Start of Record excerpts
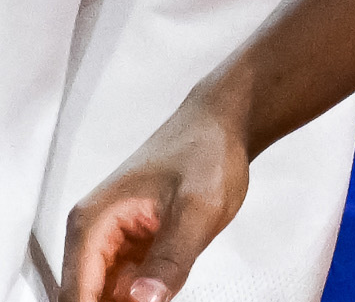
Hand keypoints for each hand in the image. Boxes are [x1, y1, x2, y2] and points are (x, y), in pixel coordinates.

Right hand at [61, 88, 251, 301]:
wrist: (222, 126)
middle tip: (157, 300)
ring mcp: (112, 242)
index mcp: (93, 223)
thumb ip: (171, 258)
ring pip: (106, 294)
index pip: (76, 293)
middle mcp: (93, 235)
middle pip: (87, 297)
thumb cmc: (206, 151)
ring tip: (162, 292)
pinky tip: (162, 293)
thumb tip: (144, 299)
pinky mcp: (133, 247)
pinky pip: (127, 285)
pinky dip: (142, 297)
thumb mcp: (198, 208)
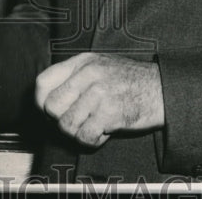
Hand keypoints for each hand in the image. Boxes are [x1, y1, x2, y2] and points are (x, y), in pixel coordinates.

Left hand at [35, 52, 163, 147]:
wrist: (160, 90)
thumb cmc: (129, 80)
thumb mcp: (98, 65)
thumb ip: (74, 76)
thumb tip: (46, 97)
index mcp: (82, 62)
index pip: (43, 82)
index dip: (41, 101)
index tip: (50, 111)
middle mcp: (88, 75)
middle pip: (52, 106)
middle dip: (61, 119)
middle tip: (78, 120)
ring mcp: (99, 94)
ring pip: (66, 125)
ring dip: (78, 131)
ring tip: (92, 125)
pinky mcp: (109, 113)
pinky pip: (84, 136)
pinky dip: (91, 140)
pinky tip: (102, 132)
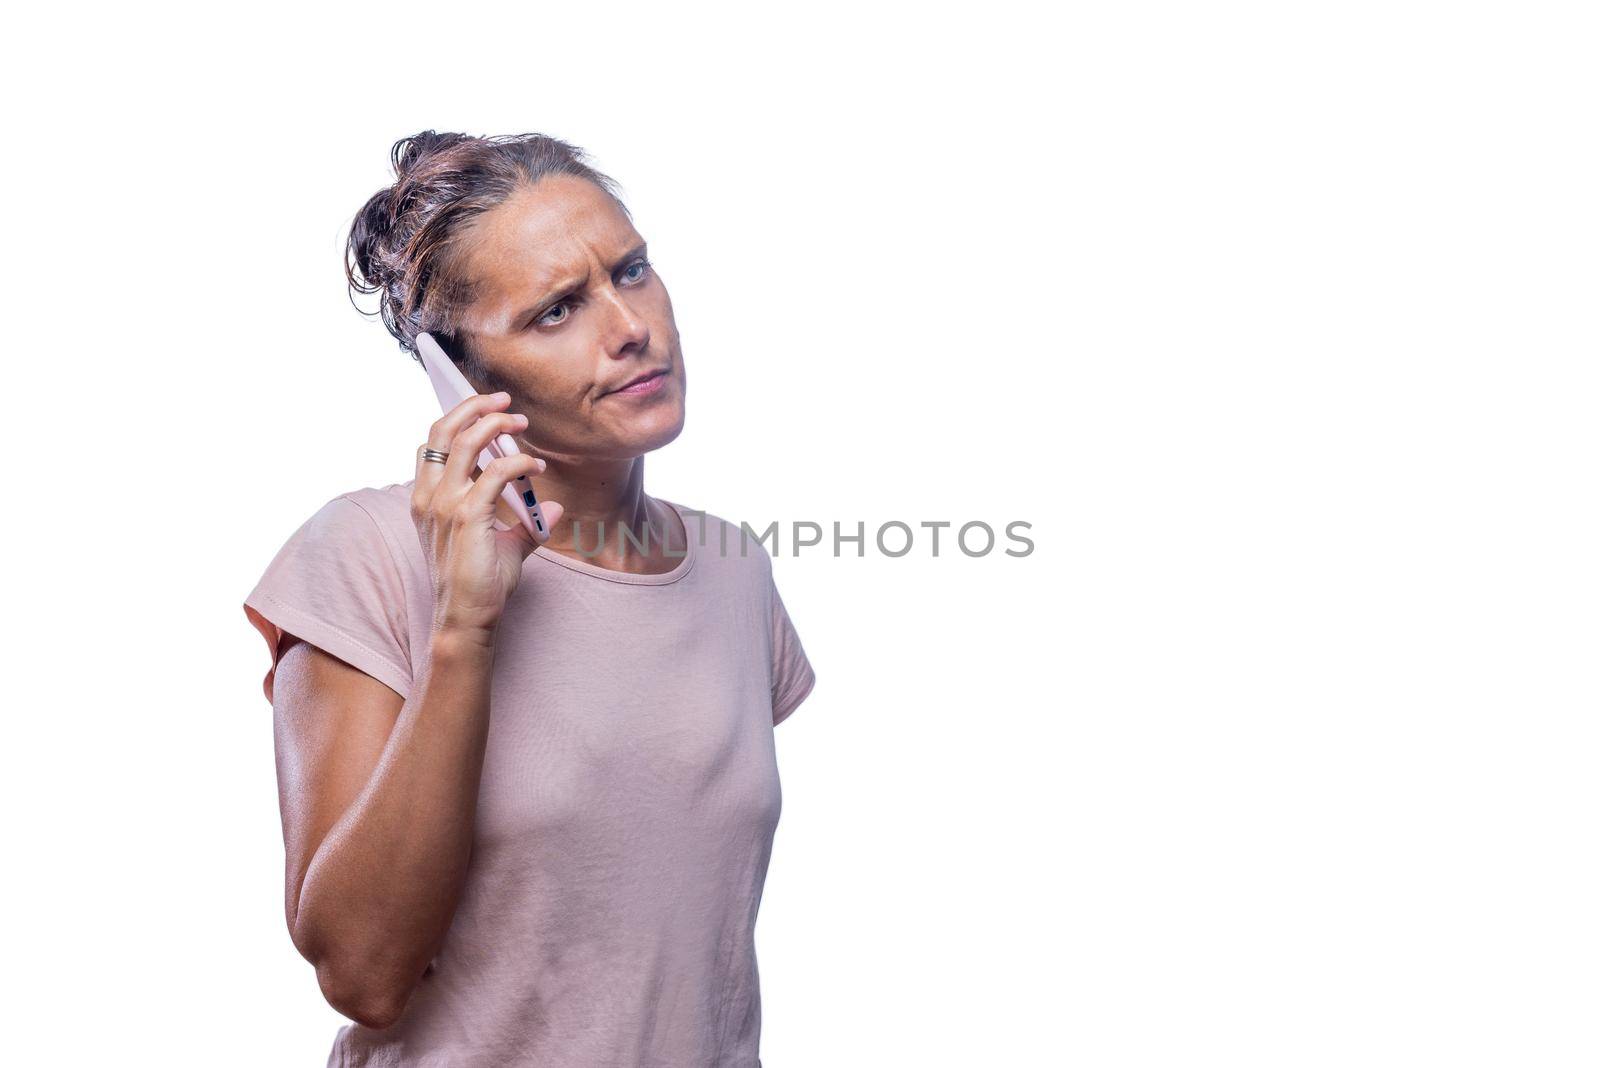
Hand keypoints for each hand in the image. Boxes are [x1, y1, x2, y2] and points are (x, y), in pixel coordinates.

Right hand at [411, 391, 565, 639]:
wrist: (466, 619)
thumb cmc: (479, 585)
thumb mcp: (501, 545)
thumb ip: (523, 522)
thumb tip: (553, 507)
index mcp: (426, 498)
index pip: (432, 442)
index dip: (457, 417)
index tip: (487, 407)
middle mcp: (429, 497)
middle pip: (442, 430)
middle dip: (474, 406)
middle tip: (505, 401)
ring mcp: (444, 505)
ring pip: (464, 441)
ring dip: (495, 423)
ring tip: (521, 422)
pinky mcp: (468, 516)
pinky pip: (496, 473)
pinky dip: (519, 462)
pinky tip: (536, 468)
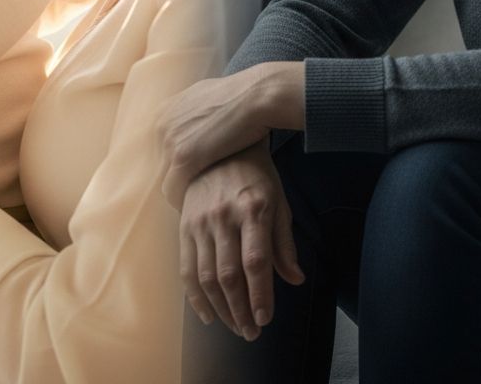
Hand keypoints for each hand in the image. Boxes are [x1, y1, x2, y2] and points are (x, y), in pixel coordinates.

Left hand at [159, 62, 305, 208]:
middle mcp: (161, 124)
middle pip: (161, 164)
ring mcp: (169, 140)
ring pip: (165, 178)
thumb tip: (199, 121)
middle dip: (178, 177)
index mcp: (165, 110)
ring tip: (200, 203)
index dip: (180, 163)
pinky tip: (200, 207)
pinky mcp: (182, 158)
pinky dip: (183, 200)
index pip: (162, 148)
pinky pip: (173, 189)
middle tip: (197, 192)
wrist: (256, 97)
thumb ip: (195, 112)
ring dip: (181, 191)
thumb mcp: (209, 98)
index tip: (196, 174)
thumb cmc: (242, 97)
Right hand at [181, 142, 303, 339]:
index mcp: (253, 208)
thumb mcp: (278, 201)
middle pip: (229, 275)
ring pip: (206, 277)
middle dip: (241, 310)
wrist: (220, 147)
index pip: (256, 261)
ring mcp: (200, 222)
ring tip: (236, 327)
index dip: (260, 294)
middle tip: (252, 332)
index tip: (266, 319)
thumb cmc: (256, 176)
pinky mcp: (184, 226)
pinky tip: (208, 315)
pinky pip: (186, 268)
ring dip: (221, 309)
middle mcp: (224, 216)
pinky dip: (195, 297)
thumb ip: (284, 242)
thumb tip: (295, 280)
End of Record excerpts
(The problem)
Write out each record exactly as shown, but not its pictures.

(Answer to this problem)
Hand keypoints for each hand in the image. Boxes are [x1, y1, x2, y2] and points are (x, y), in pixel coordinates.

Right hand at [61, 88, 251, 301]:
wrist: (222, 126)
middle tip: (157, 300)
ring mcp: (112, 242)
index mcp: (93, 223)
thumb ip: (171, 258)
ring pip: (106, 294)
index pip: (76, 293)
middle mcp: (93, 235)
middle pip: (87, 297)
thumb cmc: (206, 151)
ring tip: (162, 292)
pinky tip: (162, 293)
thumb tip: (144, 299)
pinky mcp: (133, 247)
pinky pip: (127, 285)
pinky dip: (142, 297)
thumb mcp: (198, 208)
Hand keypoints for each hand in the image. Boxes are [x1, y1, x2, y2] and points are (x, y), in pixel coordinates.

Left hand at [35, 52, 163, 147]:
wrist: (160, 90)
thumb cmc: (129, 80)
thumb mcp: (98, 65)
thumb ip: (74, 76)
thumb tip: (46, 97)
index mcp: (82, 62)
index pip: (43, 82)
index dip: (41, 101)
index tip: (50, 111)
middle mcp: (88, 75)
middle pip: (52, 106)
middle dip: (61, 119)
middle tip: (78, 120)
ring mcp: (99, 94)
ring pip: (66, 125)
ring dip: (78, 131)
ring tip: (92, 125)
pinky mcp: (109, 113)
pinky pip: (84, 136)
pinky dip: (91, 140)
pinky tip: (102, 132)
Hand keypoints for each hand in the image. Boxes are [x1, y1, x2, y2] and points are (x, y), in pixel coordinates.

Right hand at [411, 391, 565, 639]:
wrist: (466, 619)
thumb cmc: (479, 585)
thumb mcp: (501, 545)
thumb ip: (523, 522)
thumb tip: (553, 507)
index mcp: (426, 498)
index pip: (432, 442)
index dip: (457, 417)
index tip: (487, 407)
middle mcp: (429, 497)
middle pip: (442, 430)
middle dip: (474, 406)
middle tip: (505, 401)
ring mcp: (444, 505)
ring pip: (464, 441)
ring dip: (495, 423)
ring tip: (521, 422)
pinky mcp: (468, 516)
pinky pip: (496, 473)
pinky dip: (519, 462)
pinky tip: (536, 468)
Hand keypoints for each hand in the image. Boxes are [x1, y1, x2, y2] and points are (x, y), in pixel coordinates.

Left hand at [159, 62, 305, 208]:
middle mcp: (161, 124)
middle pip: (161, 164)
ring mcp: (169, 140)
ring pip: (165, 178)
thumb tip: (199, 121)
middle dip: (178, 177)
index mcp: (165, 110)
ring tip: (200, 203)
index dip: (180, 163)
pinky tip: (200, 207)
pinky mcp: (182, 158)
pinky dip: (183, 200)
index pip: (162, 148)
pinky pip: (173, 189)
middle tip: (197, 192)
wrist: (256, 97)
thumb ip: (195, 112)
ring dip: (181, 191)
thumb mcp: (209, 98)
index tip: (196, 174)
thumb cmc: (242, 97)
Right hand at [181, 142, 303, 339]:
index mcp: (253, 208)
thumb mcp: (278, 201)
middle pip: (229, 275)
ring pip: (206, 277)
middle dip: (241, 310)
wrist: (220, 147)
index pip: (256, 261)
ring mcp: (200, 222)
ring tip: (236, 327)
index dip: (260, 294)
middle tip: (252, 332)
index tip: (266, 319)
thumb cmc: (256, 176)
pinky mcp: (184, 226)
pinky tip: (208, 315)
pinky pip: (186, 268)
ring dip: (221, 309)
middle mcp: (224, 216)
pinky dip: (195, 297)
thumb ip: (284, 242)
thumb tip: (295, 280)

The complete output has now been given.